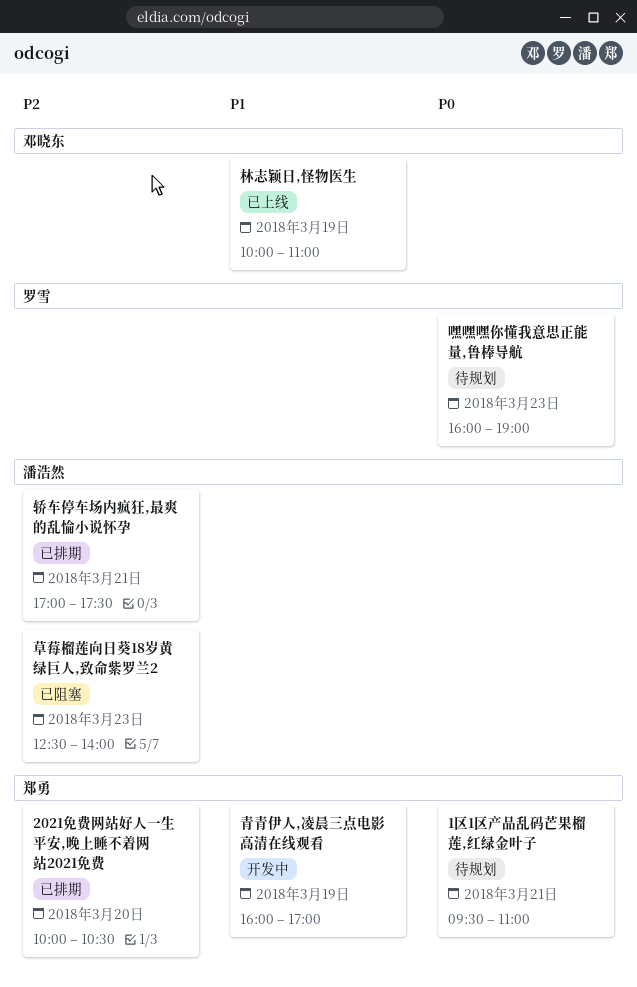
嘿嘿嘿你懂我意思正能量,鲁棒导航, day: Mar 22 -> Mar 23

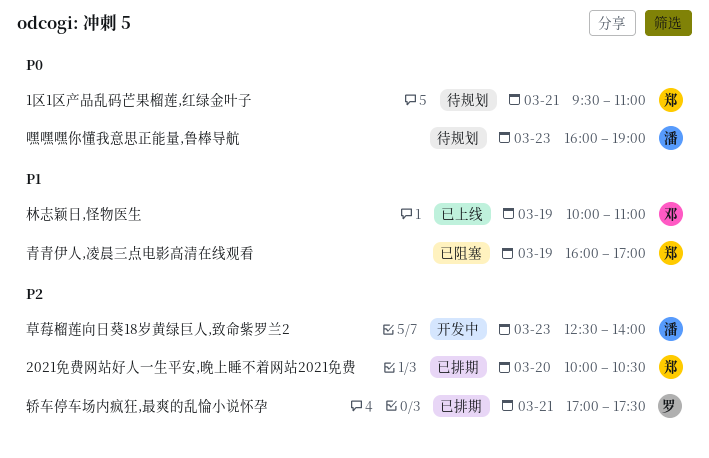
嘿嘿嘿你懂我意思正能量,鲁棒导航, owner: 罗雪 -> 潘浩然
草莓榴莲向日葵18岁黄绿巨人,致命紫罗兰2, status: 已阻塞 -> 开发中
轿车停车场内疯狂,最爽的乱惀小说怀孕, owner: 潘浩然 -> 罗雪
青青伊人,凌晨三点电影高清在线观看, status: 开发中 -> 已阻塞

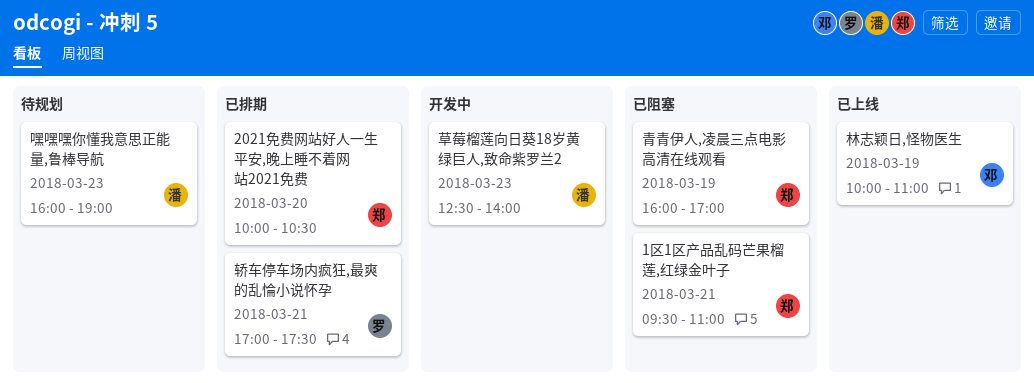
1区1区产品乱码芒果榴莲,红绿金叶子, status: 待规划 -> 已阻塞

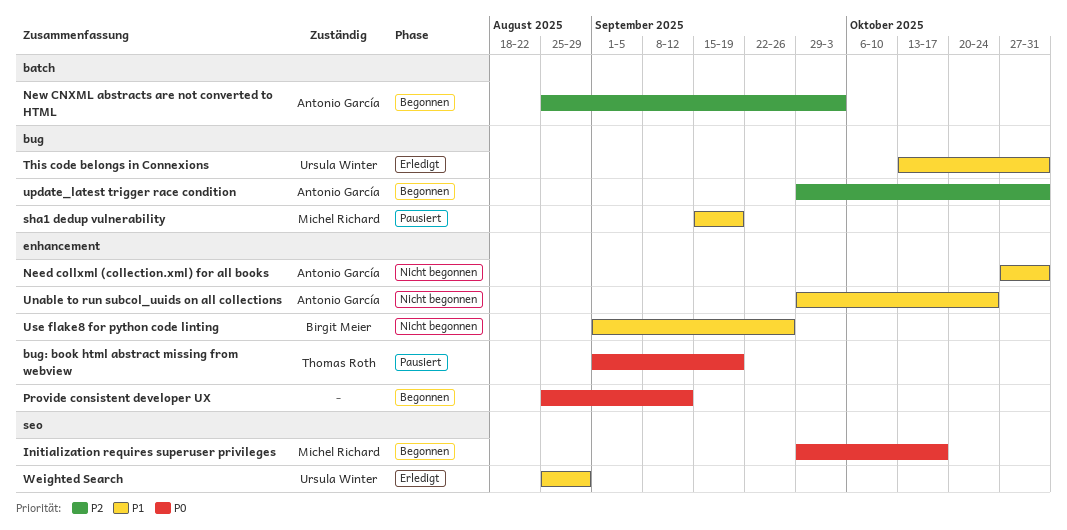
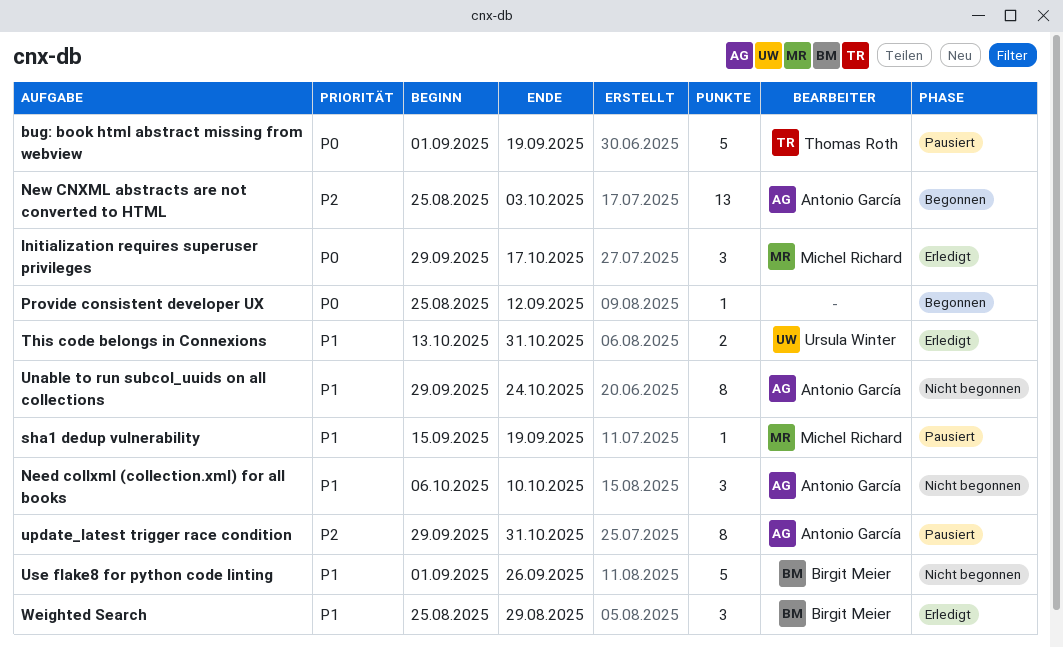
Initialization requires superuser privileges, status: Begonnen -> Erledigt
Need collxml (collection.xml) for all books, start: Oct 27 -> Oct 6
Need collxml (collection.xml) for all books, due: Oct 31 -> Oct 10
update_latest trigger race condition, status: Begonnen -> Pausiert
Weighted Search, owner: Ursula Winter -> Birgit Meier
_ _ _ _ _
ACTIVITY ▸ Transcribe the span of lines that runs from the line with "草莓榴莲向日葵18岁黄绿巨人,致命紫罗兰2, status: 已阻塞 -> 开发中" to the end of the data, both ends included, exactly, with nothing else and no pictures.

ANSWER FOR THE TASK ▸
草莓榴莲向日葵18岁黄绿巨人,致命紫罗兰2, status: 已阻塞 -> 开发中
轿车停车场内疯狂,最爽的乱惀小说怀孕, owner: 潘浩然 -> 罗雪
青青伊人,凌晨三点电影高清在线观看, status: 开发中 -> 已阻塞

1区1区产品乱码芒果榴莲,红绿金叶子, status: 待规划 -> 已阻塞

Initialization requires superuser privileges, status: Begonnen -> Erledigt
Need collxml (collection.xml) for all books, start: Oct 27 -> Oct 6
Need collxml (collection.xml) for all books, due: Oct 31 -> Oct 10
update_latest trigger race condition, status: Begonnen -> Pausiert
Weighted Search, owner: Ursula Winter -> Birgit Meier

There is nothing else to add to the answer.